[Start of Attachment]

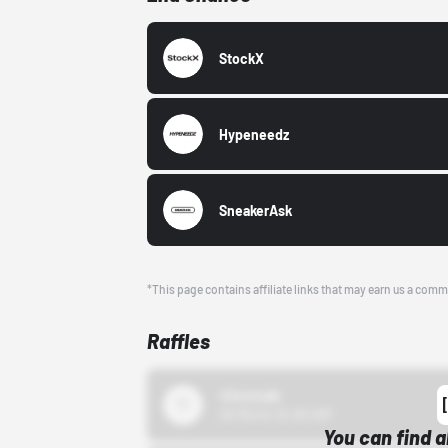
StockX
Hypeneedz
SneakerAsk
*This page contains affiliate links that may earn us a comm
Raffles
43einhalb
10/15/24 12:00 AM
You can find a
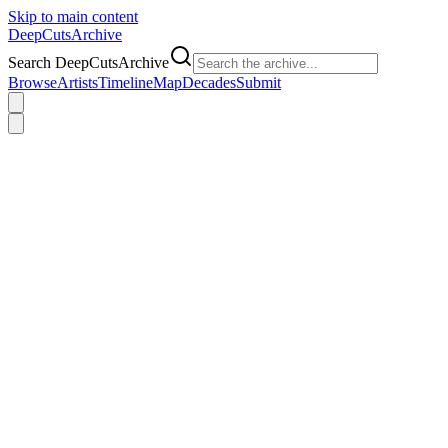
Skip to main content
DeepCuts
Archive
Search DeepCutsArchive
Browse
Artists
Timeline
Map
Decades
Submit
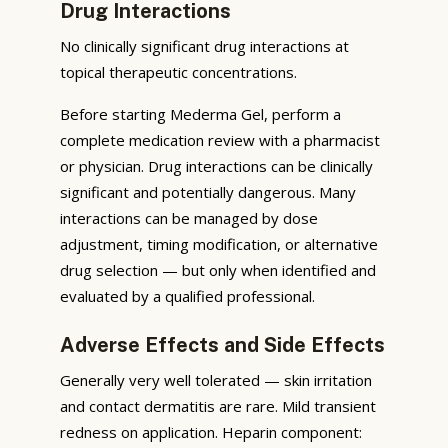
Drug Interactions
No clinically significant drug interactions at
topical therapeutic concentrations.
Before starting Mederma Gel, perform a
complete medication review with a pharmacist
or physician. Drug interactions can be clinically
significant and potentially dangerous. Many
interactions can be managed by dose
adjustment, timing modification, or alternative
drug selection — but only when identified and
evaluated by a qualified professional.
Adverse Effects and Side Effects
Generally very well tolerated — skin irritation
and contact dermatitis are rare. Mild transient
redness on application. Heparin component:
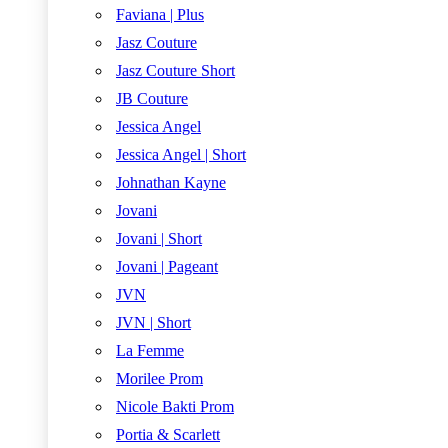
Faviana | Plus
Jasz Couture
Jasz Couture Short
JB Couture
Jessica Angel
Jessica Angel | Short
Johnathan Kayne
Jovani
Jovani | Short
Jovani | Pageant
JVN
JVN | Short
La Femme
Morilee Prom
Nicole Bakti Prom
Portia & Scarlett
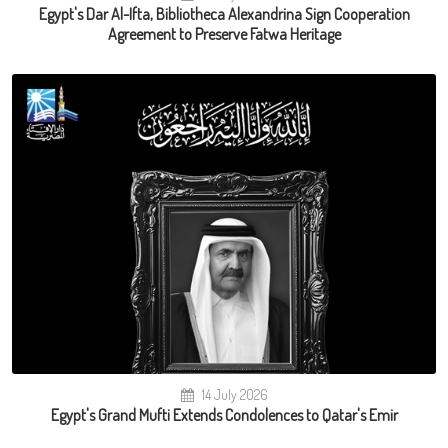
Egypt's Dar Al-Ifta, Bibliotheca Alexandrina Sign Cooperation
Agreement to Preserve Fatwa Heritage
14 July 2026
Egypt's Grand Mufti Extends Condolences to Qatar's Emir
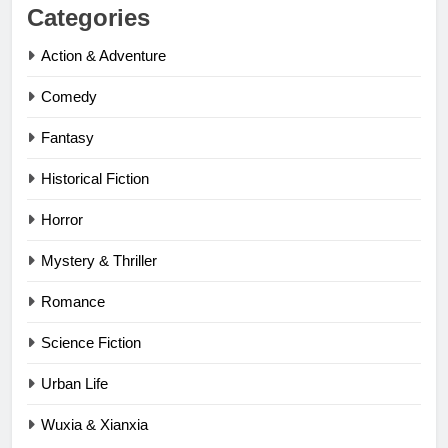
Categories
Action & Adventure
Comedy
Fantasy
Historical Fiction
Horror
Mystery & Thriller
Romance
Science Fiction
Urban Life
Wuxia & Xianxia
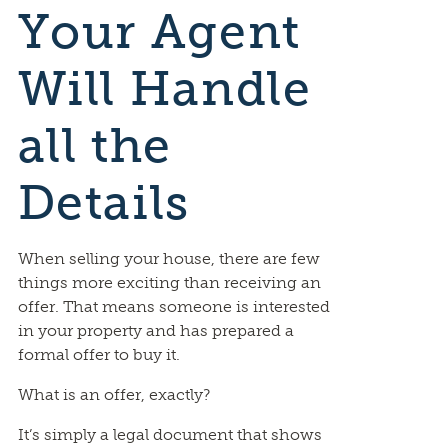
Your Agent
Will Handle
all the
Details
When selling your house, there are few
things more exciting than receiving an
offer. That means someone is interested
in your property and has prepared a
formal offer to buy it.
What is an offer, exactly?
It’s simply a legal document that shows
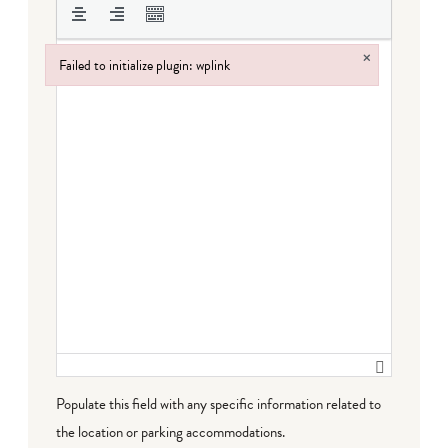
×
Failed to initialize plugin: wplink
Failed to initialize plugin: wplink
Populate this field with any specific information related to
the location or parking accommodations.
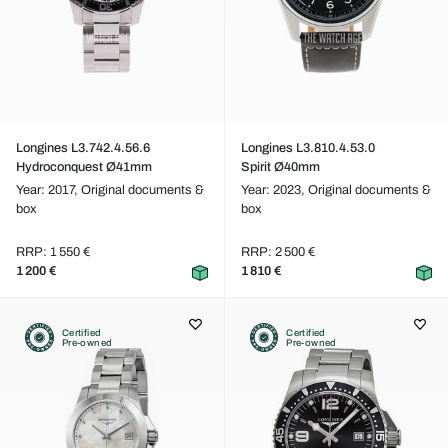
Longines L3.742.4.56.6
Longines L3.810.4.53.0
Hydroconquest Ø41mm
Spirit Ø40mm
Year: 2017,
Original documents &
Year: 2023,
Original documents &
box
box
RRP: 1 550 €
RRP: 2 500 €
1 200 €
1 810 €
Certified
Certified
Pre-owned
Pre-owned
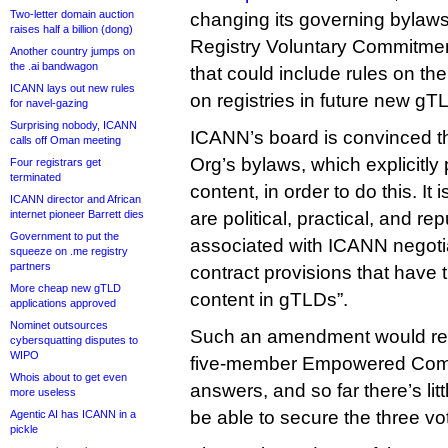
Two-letter domain auction
changing its governing bylaws 
raises half a billion (dong)
Registry Voluntary Commitmen
Another country jumps on
the .ai bandwagon
that could include rules on th
ICANN lays out new rules
on registries in future new gT
for navel-gazing
Surprising nobody, ICANN
ICANN’s board is convinced th
calls off Oman meeting
Org’s bylaws, which explicitly 
Four registrars get
terminated
content, in order to do this. It
ICANN director and African
internet pioneer Barrett dies
are political, practical, and rep
Government to put the
associated with ICANN negotia
squeeze on .me registry
partners
contract provisions that have th
More cheap new gTLD
content in gTLDs”.
applications approved
Nominet outsources
Such an amendment would requ
cybersquatting disputes to
WIPO
five-member Empowered Comm
Whois about to get even
answers, and so far there’s litt
more useless
be able to secure the three v
Agentic AI has ICANN in a
pickle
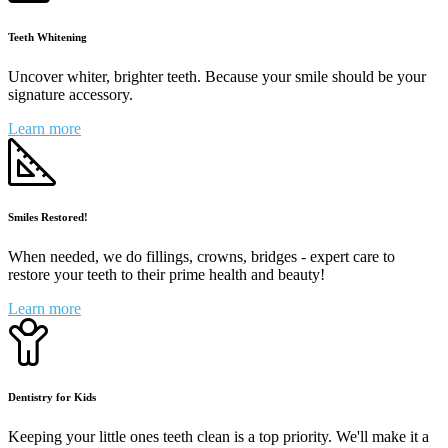
Teeth Whitening
Uncover whiter, brighter teeth. Because your smile should be your
signature accessory.
Learn more
Smiles Restored!
When needed, we do fillings, crowns, bridges - expert care to
restore your teeth to their prime health and beauty!
Learn more
Dentistry for Kids
Keeping your little ones teeth clean is a top priority. We'll make it a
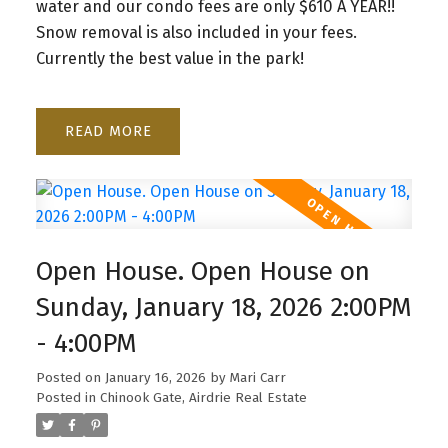
water and our condo fees are only $610 A YEAR!!
Snow removal is also included in your fees.
Currently the best value in the park!
READ
Open House. Open House on
Sunday, January 18, 2026 2:00PM
- 4:00PM
Posted on
January 16, 2026
by
Mari Carr
Posted in
Chinook Gate, Airdrie Real Estate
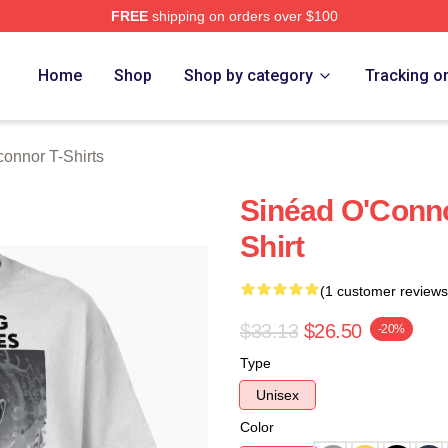
FREE
shipping on orders over $100
nnor Merch Store
Home
Shop
Shop by category
Tracking o
onnor T-Shirts
Sinéad O'Conno
Shirt
(1 customer reviews
$33.13
$26.50
-20%
Type
Unisex
Color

[End of Attachment]

-- What you are asked to do --
Copy every line of text from the data above word for word, leaving out the pictures.

-- Solution to this exercise --
StockX
Hypeneedz
SneakerAsk
*This page contains affiliate links that may earn us a comm
Raffles
43einhalb
10/15/24 12:00 AM
You can find a
Skip to main content
DeepCuts
Archive
Search DeepCutsArchive
Browse
Artists
Timeline
Map
Decades
Submit
Drug Interactions
No clinically significant drug interactions at
topical therapeutic concentrations.
Before starting Mederma Gel, perform a
complete medication review with a pharmacist
or physician. Drug interactions can be clinically
significant and potentially dangerous. Many
interactions can be managed by dose
adjustment, timing modification, or alternative
drug selection — but only when identified and
evaluated by a qualified professional.
Adverse Effects and Side Effects
Generally very well tolerated — skin irritation
and contact dermatitis are rare. Mild transient
redness on application. Heparin component:
Faviana | Plus
Jasz Couture
Jasz Couture Short
JB Couture
Jessica Angel
Jessica Angel | Short
Johnathan Kayne
Jovani
Jovani | Short
Jovani | Pageant
JVN
JVN | Short
La Femme
Morilee Prom
Nicole Bakti Prom
Portia & Scarlett
Egypt's Dar Al-Ifta, Bibliotheca Alexandrina Sign Cooperation
Agreement to Preserve Fatwa Heritage
14 July 2026
Egypt's Grand Mufti Extends Condolences to Qatar's Emir
Categories
Action & Adventure
Comedy
Fantasy
Historical Fiction
Horror
Mystery & Thriller
Romance
Science Fiction
Urban Life
Wuxia & Xianxia
Your Agent
Will Handle
all the
Details
When selling your house, there are few
things more exciting than receiving an
offer. That means someone is interested
in your property and has prepared a
formal offer to buy it.
What is an offer, exactly?
It’s simply a legal document that shows
×
Failed to initialize plugin: wplink
Failed to initialize plugin: wplink
Populate this field with any specific information related to
the location or parking accommodations.
Longines L3.742.4.56.6
Longines L3.810.4.53.0
Hydroconquest Ø41mm
Spirit Ø40mm
Year: 2017,
Original documents &
Year: 2023,
Original documents &
box
box
RRP: 1 550 €
RRP: 2 500 €
1 200 €
1 810 €
Certified
Certified
Pre-owned
Pre-owned
Two-letter domain auction
changing its governing bylaws 
raises half a billion (dong)
Registry Voluntary Commitmen
Another country jumps on
the .ai bandwagon
that could include rules on th
ICANN lays out new rules
on registries in future new gT
for navel-gazing
Surprising nobody, ICANN
ICANN’s board is convinced th
calls off Oman meeting
Org’s bylaws, which explicitly 
Four registrars get
terminated
content, in order to do this. It
ICANN director and African
internet pioneer Barrett dies
are political, practical, and rep
Government to put the
associated with ICANN negotia
squeeze on .me registry
partners
contract provisions that have th
More cheap new gTLD
content in gTLDs”.
applications approved
Nominet outsources
Such an amendment would requ
cybersquatting disputes to
WIPO
five-member Empowered Comm
Whois about to get even
answers, and so far there’s litt
more useless
be able to secure the three v
Agentic AI has ICANN in a
pickle
Teeth Whitening
Uncover whiter, brighter teeth. Because your smile should be your
signature accessory.
Learn more
Smiles Restored!
When needed, we do fillings, crowns, bridges - expert care to
restore your teeth to their prime health and beauty!
Learn more
Dentistry for Kids
Keeping your little ones teeth clean is a top priority. We'll make it a
water and our condo fees are only $610 A YEAR!!
Snow removal is also included in your fees.
Currently the best value in the park!
READ
Open House. Open House on
Sunday, January 18, 2026 2:00PM
- 4:00PM
Posted on
January 16, 2026
by
Mari Carr
Posted in
Chinook Gate, Airdrie Real Estate
FREE
shipping on orders over $100
nnor Merch Store
Home
Shop
Shop by category
Tracking o
onnor T-Shirts
Sinéad O'Conno
Shirt
(1 customer reviews
$33.13
$26.50
-20%
Type
Unisex
Color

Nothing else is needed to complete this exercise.